Twitter locked down its source code to prevent unauthorized changes, sources familiar with the matter told Bloomberg. The reports say that this change was made to prevent employees from "going rogue" and sabotaging the platform after Elon Musk's $44 billion purchase of the company. Currently, a vice president must approve any changes.
Twitter declined to comment on the matter.
After the company announced it would accept Musk's offer to buy the publicly traded platform, it wasn't immediately clear to Twitter's 7,000 employees how their day-to-day would change. Even after a company all-hands, where CEO Parag Agrawal reassured the team that no layoffs were planned "at this time," employees were still left with questions about how they would fare in Musk's takeover.
Twitter's Director of Machine Learning Ethics, Transparency and Accountability Rumman Chowdhury asked in a tweet, "Elon aside, can anyone explain to me how Twitter will hire/keep employees since there isn’t company stock to create competitive comp packages? A significant part of our pay is in [restricted stock units]."

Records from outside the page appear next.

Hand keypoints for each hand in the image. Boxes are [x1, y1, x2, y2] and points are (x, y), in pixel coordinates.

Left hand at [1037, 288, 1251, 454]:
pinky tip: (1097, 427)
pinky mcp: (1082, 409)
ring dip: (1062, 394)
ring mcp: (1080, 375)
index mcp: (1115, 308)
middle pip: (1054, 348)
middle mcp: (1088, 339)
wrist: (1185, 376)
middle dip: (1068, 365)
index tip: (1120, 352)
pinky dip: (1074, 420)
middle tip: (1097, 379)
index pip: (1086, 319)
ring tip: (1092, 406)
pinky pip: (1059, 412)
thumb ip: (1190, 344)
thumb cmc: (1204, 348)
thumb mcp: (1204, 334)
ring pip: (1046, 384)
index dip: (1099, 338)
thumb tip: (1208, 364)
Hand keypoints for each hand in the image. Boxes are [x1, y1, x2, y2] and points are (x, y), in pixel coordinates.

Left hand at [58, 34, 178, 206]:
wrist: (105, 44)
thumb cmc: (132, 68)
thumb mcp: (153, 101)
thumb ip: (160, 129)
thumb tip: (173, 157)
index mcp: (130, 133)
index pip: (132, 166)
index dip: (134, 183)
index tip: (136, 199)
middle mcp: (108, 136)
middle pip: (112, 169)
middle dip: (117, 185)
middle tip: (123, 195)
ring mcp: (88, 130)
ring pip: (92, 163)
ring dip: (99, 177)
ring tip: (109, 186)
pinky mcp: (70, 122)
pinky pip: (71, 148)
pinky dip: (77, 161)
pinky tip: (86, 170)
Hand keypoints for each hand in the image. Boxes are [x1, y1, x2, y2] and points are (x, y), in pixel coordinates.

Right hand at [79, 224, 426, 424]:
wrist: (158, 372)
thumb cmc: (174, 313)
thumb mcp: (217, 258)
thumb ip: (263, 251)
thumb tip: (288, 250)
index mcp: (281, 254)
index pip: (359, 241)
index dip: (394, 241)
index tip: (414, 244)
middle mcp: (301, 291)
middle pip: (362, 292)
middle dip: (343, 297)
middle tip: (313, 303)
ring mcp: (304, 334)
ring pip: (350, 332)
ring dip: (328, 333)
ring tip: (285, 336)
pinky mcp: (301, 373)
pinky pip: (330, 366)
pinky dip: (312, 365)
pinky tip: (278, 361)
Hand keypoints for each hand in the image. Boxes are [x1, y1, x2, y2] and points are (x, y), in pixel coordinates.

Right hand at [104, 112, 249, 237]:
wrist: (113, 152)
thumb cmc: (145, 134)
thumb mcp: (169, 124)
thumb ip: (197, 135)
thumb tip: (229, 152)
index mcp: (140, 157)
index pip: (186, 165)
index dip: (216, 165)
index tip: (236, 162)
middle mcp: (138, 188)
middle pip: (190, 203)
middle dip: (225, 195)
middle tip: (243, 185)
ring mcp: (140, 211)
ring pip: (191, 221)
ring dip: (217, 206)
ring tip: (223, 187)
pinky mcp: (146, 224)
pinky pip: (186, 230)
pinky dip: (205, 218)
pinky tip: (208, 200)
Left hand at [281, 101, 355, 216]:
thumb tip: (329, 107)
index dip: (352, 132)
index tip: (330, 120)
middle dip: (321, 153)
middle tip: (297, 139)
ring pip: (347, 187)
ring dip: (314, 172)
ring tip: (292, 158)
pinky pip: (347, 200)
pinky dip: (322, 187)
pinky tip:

For now, Musk’s takeover bid for Twitter remains subject to shareholder and regulatory approval. But if it goes through as expected, we may witness major personnel shifts, resignations and more. A similar shake-up took place when Twitter was listed on the New York Stock Exchange for the first time. By the time the company went public, there were already 90 startups being built by former Twitter employees.
Despite his enormous wealth, Musk doesn't have the best track record when it comes to managing employees. Under his leadership at Tesla, the company has quashed union efforts by warehouse workers, faced racial discrimination lawsuits and dismissed employee concerns about returning to work during the COVID-19 pandemic.